Meantime, Frances -- who is struggling to hang on with a dance troupe and to make enough money to pay the rent -- seems to be going through a painfully gradual nervous breakdown. She is socially awkward, and a lousy roommate. She makes sarcastic comments, mostly for her own comprehension and amusement, and then quickly points out that she's not serious. It's like a nervous tick of someone existing in her own protective bubble. Her observations reminded me of a "Saturday Night Live" character played by Kristen Wiig, a fast-talker who follows every sentence with "Just kidding." But whereas Wiig and a few other gifted physical and verbal female comics (such as Melissa McCarthy, Patricia Heaton or a young Amanda Bynes) play things broadly and to a TV audience weaned on Carol Burnett, Gerwig adds an extra layer that commands the big screen. This is a performance more worthy of Isabelle Huppert than of Jennifer Aniston.
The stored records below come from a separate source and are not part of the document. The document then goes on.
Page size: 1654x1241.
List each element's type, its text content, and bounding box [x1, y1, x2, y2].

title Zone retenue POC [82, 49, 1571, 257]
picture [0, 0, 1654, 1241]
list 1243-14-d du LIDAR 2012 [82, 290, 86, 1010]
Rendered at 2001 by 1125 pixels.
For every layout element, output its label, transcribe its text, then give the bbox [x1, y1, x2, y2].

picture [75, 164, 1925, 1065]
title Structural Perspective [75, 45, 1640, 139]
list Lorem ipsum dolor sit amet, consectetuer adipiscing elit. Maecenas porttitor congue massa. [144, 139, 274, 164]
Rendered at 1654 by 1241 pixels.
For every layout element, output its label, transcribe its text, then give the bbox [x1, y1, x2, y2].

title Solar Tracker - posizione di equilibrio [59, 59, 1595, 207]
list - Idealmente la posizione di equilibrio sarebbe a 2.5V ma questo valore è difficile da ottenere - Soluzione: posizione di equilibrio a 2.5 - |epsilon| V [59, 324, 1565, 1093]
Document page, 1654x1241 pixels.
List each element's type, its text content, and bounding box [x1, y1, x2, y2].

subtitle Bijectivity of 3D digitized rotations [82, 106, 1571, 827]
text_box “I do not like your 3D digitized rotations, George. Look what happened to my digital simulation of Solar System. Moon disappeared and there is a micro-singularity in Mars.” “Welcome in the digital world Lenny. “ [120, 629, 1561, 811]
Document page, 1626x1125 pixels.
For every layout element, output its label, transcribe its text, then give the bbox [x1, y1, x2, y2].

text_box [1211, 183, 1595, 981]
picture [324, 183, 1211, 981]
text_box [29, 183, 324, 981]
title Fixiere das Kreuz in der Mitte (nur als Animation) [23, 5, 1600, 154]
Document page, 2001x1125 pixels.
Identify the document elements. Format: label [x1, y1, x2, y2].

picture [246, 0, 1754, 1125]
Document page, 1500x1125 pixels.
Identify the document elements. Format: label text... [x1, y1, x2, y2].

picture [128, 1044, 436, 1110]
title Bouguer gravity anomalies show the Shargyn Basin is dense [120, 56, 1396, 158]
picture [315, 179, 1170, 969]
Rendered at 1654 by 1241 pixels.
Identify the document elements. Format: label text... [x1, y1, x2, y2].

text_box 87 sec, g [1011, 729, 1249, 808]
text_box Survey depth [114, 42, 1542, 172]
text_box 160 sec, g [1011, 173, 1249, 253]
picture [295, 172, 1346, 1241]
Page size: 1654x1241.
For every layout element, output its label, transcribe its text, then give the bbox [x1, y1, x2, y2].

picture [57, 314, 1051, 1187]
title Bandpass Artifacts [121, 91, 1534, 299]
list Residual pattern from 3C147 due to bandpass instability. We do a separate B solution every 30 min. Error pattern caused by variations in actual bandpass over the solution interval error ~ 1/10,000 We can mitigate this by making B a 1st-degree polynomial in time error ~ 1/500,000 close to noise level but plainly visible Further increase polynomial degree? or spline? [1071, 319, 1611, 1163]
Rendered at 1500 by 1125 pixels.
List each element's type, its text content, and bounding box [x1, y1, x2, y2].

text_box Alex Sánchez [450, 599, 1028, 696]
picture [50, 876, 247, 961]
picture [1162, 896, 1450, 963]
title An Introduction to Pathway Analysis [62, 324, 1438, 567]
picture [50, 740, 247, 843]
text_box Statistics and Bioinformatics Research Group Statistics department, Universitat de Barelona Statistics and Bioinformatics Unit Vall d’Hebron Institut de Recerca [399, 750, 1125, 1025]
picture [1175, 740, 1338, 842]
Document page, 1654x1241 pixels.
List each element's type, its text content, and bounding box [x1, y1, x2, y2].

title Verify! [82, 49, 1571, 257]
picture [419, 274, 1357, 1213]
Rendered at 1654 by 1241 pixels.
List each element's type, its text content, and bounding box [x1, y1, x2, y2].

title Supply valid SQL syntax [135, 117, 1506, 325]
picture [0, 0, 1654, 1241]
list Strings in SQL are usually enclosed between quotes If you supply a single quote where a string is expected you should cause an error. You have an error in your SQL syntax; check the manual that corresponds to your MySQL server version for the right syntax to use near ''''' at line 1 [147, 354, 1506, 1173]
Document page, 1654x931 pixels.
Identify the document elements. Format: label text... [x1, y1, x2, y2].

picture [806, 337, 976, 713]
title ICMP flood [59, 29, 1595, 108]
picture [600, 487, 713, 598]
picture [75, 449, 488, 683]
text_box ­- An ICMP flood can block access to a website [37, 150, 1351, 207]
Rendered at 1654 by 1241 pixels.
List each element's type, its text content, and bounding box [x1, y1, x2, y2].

There is definitely a masculinity to Gerwig and her character. Besides the obvious situation of being the target of another woman's affections, she is also accused at one point of walking like a man. (I wouldn't go that far, but she does have an amusing loose-limbed galumph.) I'm sure Baumbach's perspective looms large here. We saw a similar social pariah in his last film, "Greenberg," in which Gerwig played a key supporting character. Here, there's still hope for Frances, and we cheer for her to succeed and to avoid ossifying into the hardened misanthrope that Ben Stiller's character withered into. Will Frances make it? Thanks to Gerwig and Baumbach, we care deeply about that question, and "Frances Ha" zips along toward an ending that matters.

Baumbach's career has built toward this moment, finally producing a flawed masterpiece -- after a career full of efforts that merely passed as brilliant films. "Frances Ha" has more depth than those other films that earned A grades, such as "Kicking and Screaming" and "The Squid and the Whale." He pays black-and-white homage to his forebears, principally Francois Truffaut's "Small Change," classic Jim Jarmusch, and Woody Allen's late 1970s output. Gerwig certainly helped him capture the cadence of 20-something-speak, and she and Baumbach have created an awkward verbal environment, part smart writing and part improvisation worthy of Cassavettes.

The screenplay is full of seemingly mundane but deceptively insightful millennial-speak. Describing a random guy she doesn't care for, Frances says, "He's the kind of guy who buys a black leather couch and is, like, 'I love it.' " Or, stuck working a demeaning job that involves following a rich patron around at an event and pouring wine for her, Frances finally deadpans, "She's my ward." Of course, these lines work better in context. You can hear the connection to Lena Dunham (who had her own older man to collaborate with, Judd Apatow), but I can't imagine any "Girls" episode that I would want to last 90 minutes. (Speaking of "Girls," we're treated here to Adam Driver's alternate take on that show's Adam character, and we wish there were more scenes with his Lev, a winning riff on Richard Edson's hipster from "Stranger Than Paradise.")

The film isn't perfect. A few lines clunk (I'm thinking of Grace Gummer's throwaway line at the dinner party), but no one bats 1.000 in the big leagues. Scenes don't always flow gracefully into the next, but the herky-jerk editing adds to the jangle that is Frances and her neuroses and her friends.

I went into this movie with unfairly high expectations, and I was prepared to watch a smug vanity project unspool and unravel. Instead, I savored this lovely character study throughout, and I walked out of the matinee and into the sunshine with a bounce in my step and a smile on my face. Ha!